### ЗАДАНИЕ A
Ответьте по исходному тексту на три вопроса, каждый ответ с новой строки и с той же пометкой:
(i) Сколько еще раз образ светил встречается в поэме?
(ii) К какому созвездию путешествовал Данилов?
(iii) Где Данилов видел видения, отдаленно напоминающие строки из «Азраила»?
### ЗАДАНИЕ B
Пожалуйста, извлеките из исходного текста без изменений фрагмент от слов «Некоторые видения Данилова» до слов «свет <...> /с.131/.».

### ИСХОДНЫЙ ТЕКСТ
┄┄┄┄┄┄┄┄┄┄┄┄┄┄┄┄┄┄┄┄

5. Мы уже писали [4] об аллюзии, которую дала строчка
Хоры стройные светил /с.515/.
Образ светил встречается в поэме еще два раза:
Когда бегущая комета
Улыбкой ласковой привета
Любила поменяться с ним,
Когда сквозь вечные туманы,
Познанья жадный, он следил
Кочующие караваны
В пространстве брошенных светил <...> /с.504/;
Я видел брачное убранство
Светил, знакомых мне давно ...
Они текли в венцах из злата <...> /с.527/.
Все указанные фрагменты могли отозваться в эпизоде путешествия Данилова к созвездию Тельца: "<...> вблизи светил и планет позволял себе и пролетать, любовался видами <...>" /с.300/; "Он залетел в небольшой мир со звездой, похожей на Солнце, и с пятью живыми планетами" /с.301/. Здесь, кроме указанных фрагментов окончательной редакции "Демона", возможно, угадываются строки из второй редакции:
Скитаться посреди миров /с.553/
и - повторяющаяся во второй и третьей -
Брожу один среди миров /с.560, 578/,
а также фрагмент из поэмы "Азраил":
Мог звезды навещать порой
И любоваться их красой
Вблизи, не утомляя взор <...> /с.128/ [5].
Некоторые видения Данилова в Колодце Ожидания отдаленно напоминают и такие строки из "Азраила":
По беспредельности небес
Блуждал я много, много лет
И зрел, как старый мир исчез
И как родился новый свет <...> /с.131/.

┄┄┄┄┄┄┄┄┄┄┄┄┄┄┄┄┄┄┄┄

### ПРЕДОСТАВЛЕННЫЕ СТРОКИ
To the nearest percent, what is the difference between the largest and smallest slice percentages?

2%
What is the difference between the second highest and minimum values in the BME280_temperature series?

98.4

┄┄┄┄┄┄┄┄┄┄┄┄┄┄┄┄┄┄┄┄

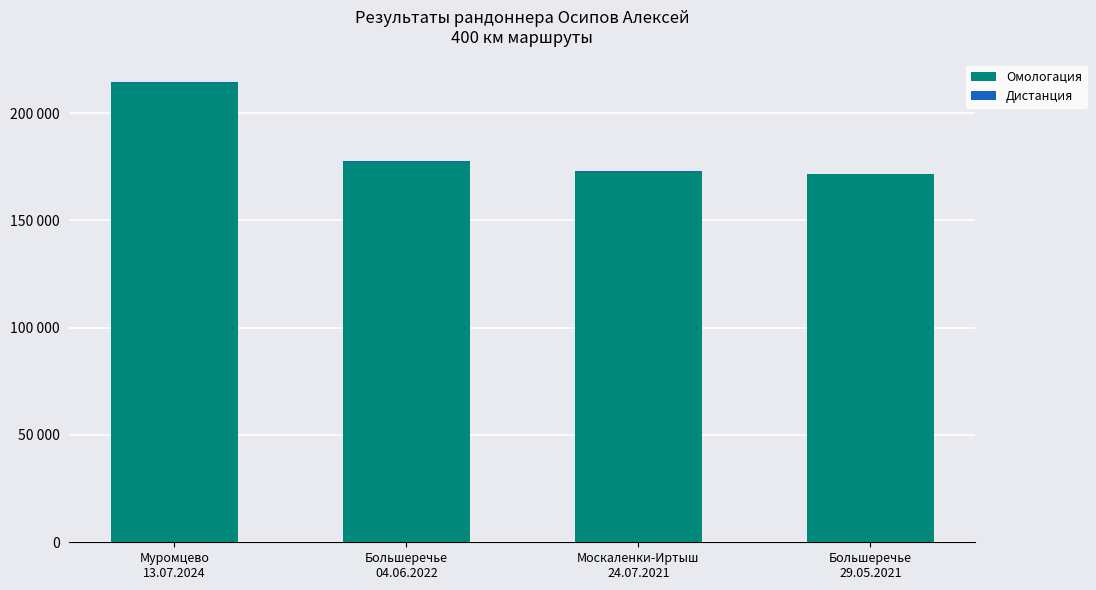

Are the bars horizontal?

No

┄┄┄┄┄┄┄┄┄┄┄┄┄┄┄┄┄┄┄┄

### ПОЛЕ ОТВЕТА A
(i) Еще два раза.
(ii) К созвездию Тельца.
(iii) В Колодце Ожидания.

### ПОЛЕ ОТВЕТА B
Некоторые видения Данилова в Колодце Ожидания отдаленно напоминают и такие строки из "Азраила":
По беспредельности небес
Блуждал я много, много лет
И зрел, как старый мир исчез
И как родился новый свет <...> /с.131/.